The Humber Refinery in NE England.
This place looks and smells like a ghost of fossil fuel history. It's where they turn crude oil into petrol, jet fuel & many other petrochemical products.
It won't seem the obvious place to start a thread abt batteries.
But bear with me
🧵
Because the gritty reality of how batteries are made is often skirted over in most reports.
But the deeper you go the more fascinating it gets.
So before we get to the stuff u know about - the gigafactories & lithium mines - let's ponder this place. Why? It's the missing link..
Actually before we head in, let's recall the basic chemistry of a battery, which isn't immediately obvious from the outside.
This is a typical cylindrical lithium-ion battery.
A Tesla is a big slab of thousands of these batteries with a car on top. But now let's look inside.
Actually the shape of these batteries is a bit misleading. They're not, as u might think, canisters of liquid with positive electrode at top and negative at bottom.* They are "jelly rolls" of thin metallic film, all rolled up.
* Well, there is liquid too but that's another story
Here's what you see when you dissect a typical cylindrical cell: wound up tightly inside the steel canister is a long, metre or more length of film. It's heavier than it looks.
Unpeel it and uncoil it and you find layers of cathode and anode. And between them a polymer separator
Here I am, holding the innards of a typical cell.
Cathode in my left hand, anode in my right.
THIS, ultimately, is the battery. And the key principle is: lithium ions pass from cathode to the anode as it charges. Vice versa when discharging
The cathode is where u find the lithium/cobalt/nickel/manganese etc & the VAST majority of battery coverage focuses on it, for a understandable reasons:
a) it's where the lithium is
b) some of these minerals are v hard to source ethically esp cobalt
c) cathodes are sexy
They're sexy because that's where a LOT of the clever 🔋chemistry about how much energy can be stored goes on. Cathode active materials are a really big deal but all this sexiness means we often neglect the ugly sister of the battery world: the anode.

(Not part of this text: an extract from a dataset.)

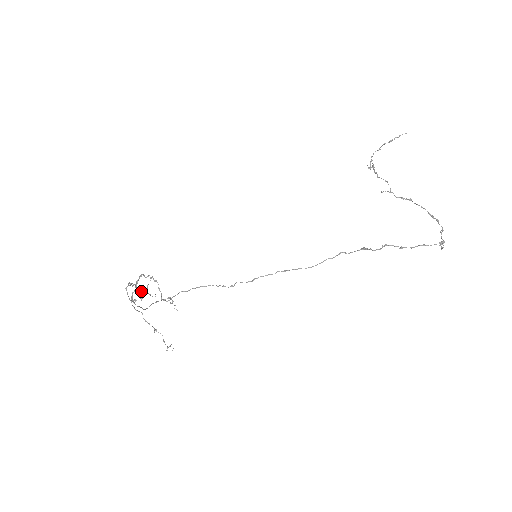
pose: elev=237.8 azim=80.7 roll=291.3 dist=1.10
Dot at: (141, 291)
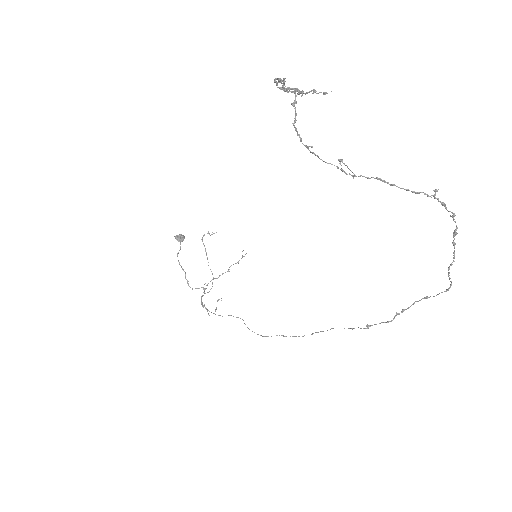
Dot at: (180, 241)
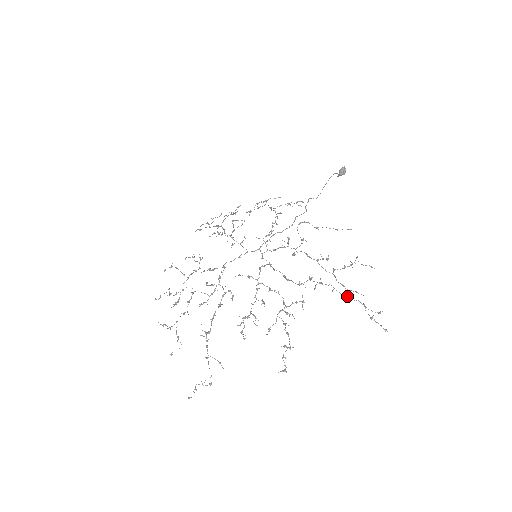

When people in government and sometimes business ponder batteries they rarely give much thought to the anode. Why? Because unlike the cathode with its cocktail of elements, anodes are usually made almost entirely of graphite. Boring, right? Well, hold on.
Because it turns out the graphite is of more than passing importance to good battery design. The matrix of that graphite can determine how quickly lithium ions find their way across, and how long they stay there before returning. Or, to put it another way...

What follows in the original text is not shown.